Une affaire qui a trouvé son dénouement ce jeudi : la Chine a finalement décidé de rapatrier en avance son panda. Le couple était aux États-Unis depuis 2003, pour un bail de 20 ans qui devait donc s’achever à la fin de cette année. Mais face à l’inquiétude populaire, les autorités chinoises ont décidé de hâter le retour de Ya Ya. Un avion FedEx spécial « panda express » a été affrété pour la rapatrier à Shanghai jeudi dernier, après trois mois de houleuses négociations. Indépendamment des polémiques humaines, on ne peut que lui souhaiter de finir ses jours heureuse.

Un vieil animal atteint de soucis génétiques

Car c’est là le sel de cette polémique : à 22 ans, Ya Ya est un vieil animal. En captivité, les pandas vivent entre 20 et 25 ans, avec un record absolu de 38 ans détenu par Jia Jia, une femelle hébergée à l’Ocean Park de Hong Kong et décédée en 2016. Dans la nature, leur espérance de vie est estimée à une quinzaine d’années. Cela peut expliquer son état quelque peu décrépi sur certaines photos. En outre, le zoo de Memphis s’est défendu, dès 2019, de tout mauvais traitement en rappelant que Ya Ya était effectivement de constitution assez fine pour une femelle adulte. Elle souffre en outre d’une perte de poils causée par une maladie de peau, d’origine génétique et difficile à soigner.
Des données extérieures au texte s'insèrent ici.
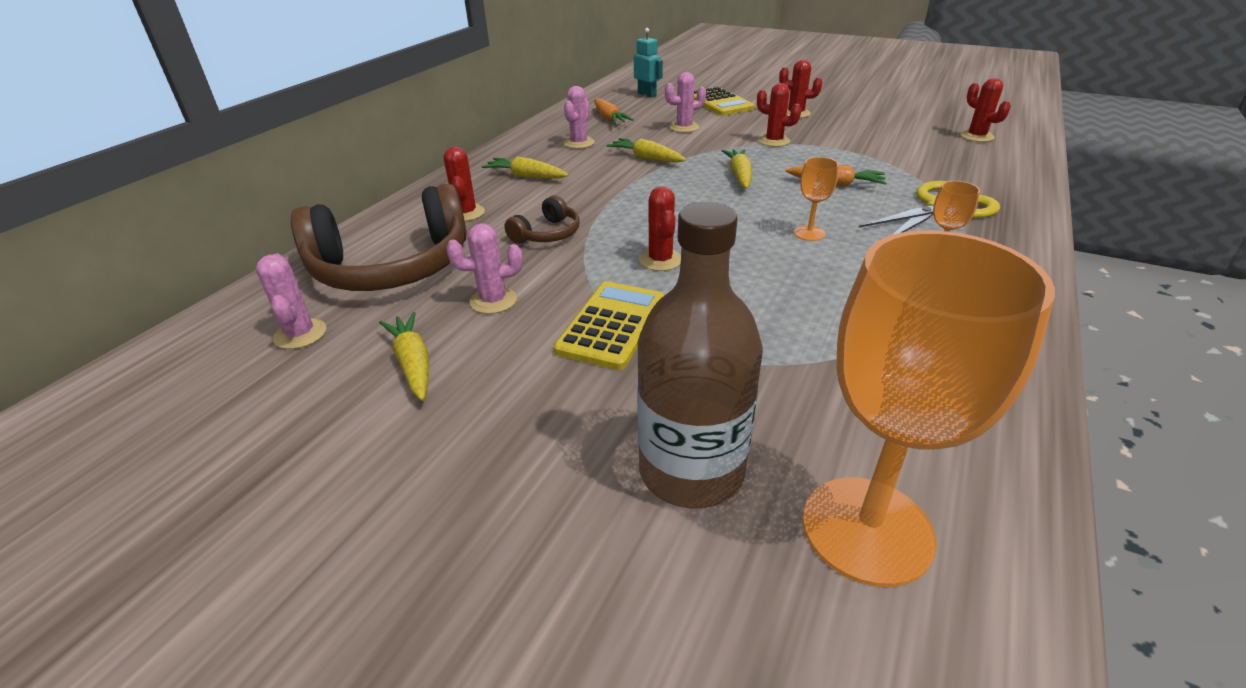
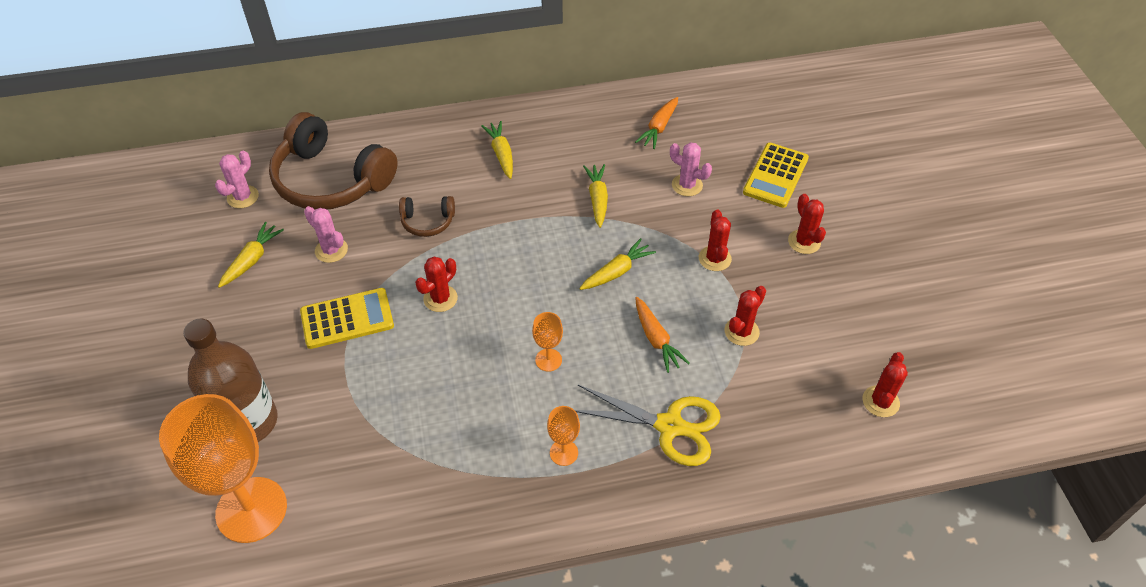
camera: 50 degrees right, 15 degrees up
(466, 213) = (421, 163): red cactus -> red cactus (741, 331)
(579, 143) = (588, 143): pink cactus -> none
(647, 94) = (744, 116): turquoise robot -> none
Mais les experts chinois qui ont pu l’examiner disaient eux-mêmes qu’elle restait vive pour son âge, et que son poids était stable et satisfaisant.

L’enjeu de ce rapatriement est donc avant tout politique : alors que Pékin distribuait les pandas comme cadeaux de prestige à l’international, elle rappelle ainsi que ces animaux restent des propriétés chinoises qui peuvent être reprises. En outre, les internautes chinois, sur des réseaux sociaux nationaux et très contrôlés comme Weibo, n’ont pas manqué de comparer l’allure de Ya Ya avec celle des pandas du zoo du Moscou, ronds et au pelage éclatants comme on l’attend de ces ursidés.

Pékin prête, et parfois reprend

Mao Ning, porte-parole du ministère chinois des Affaires étrangères a toutefois calmé le jeu en déclarant mercredi que Ya Ya et Le Le avaient été « bien soignés » par le zoo de Memphis et « aimés par le peuple américain » : « La Chine est prête à continuer à travailler avec d’autres partenaires, y compris les États-Unis, pour contribuer à la conservation des espèces menacées. » Politiquement, économiquement, ça ne change rien au bras de fer sino-américain. Mais l’Empire du Milieu est assez en confiance pour prendre des mesures à la charge symbolique importante. Dans d’autres pays qui se sont vu confier des pandas après de longues négociations, comme la Belgique à Pairi Daiza, ce genre de précédent à de quoi faire froid dans le dos. Car la présence de pandas est un enjeu économique majeur et un gage de qualité, pour ce genre de lieu de loisirs. Leur perte, pour une raison ou une autre, serait la pire des publicités.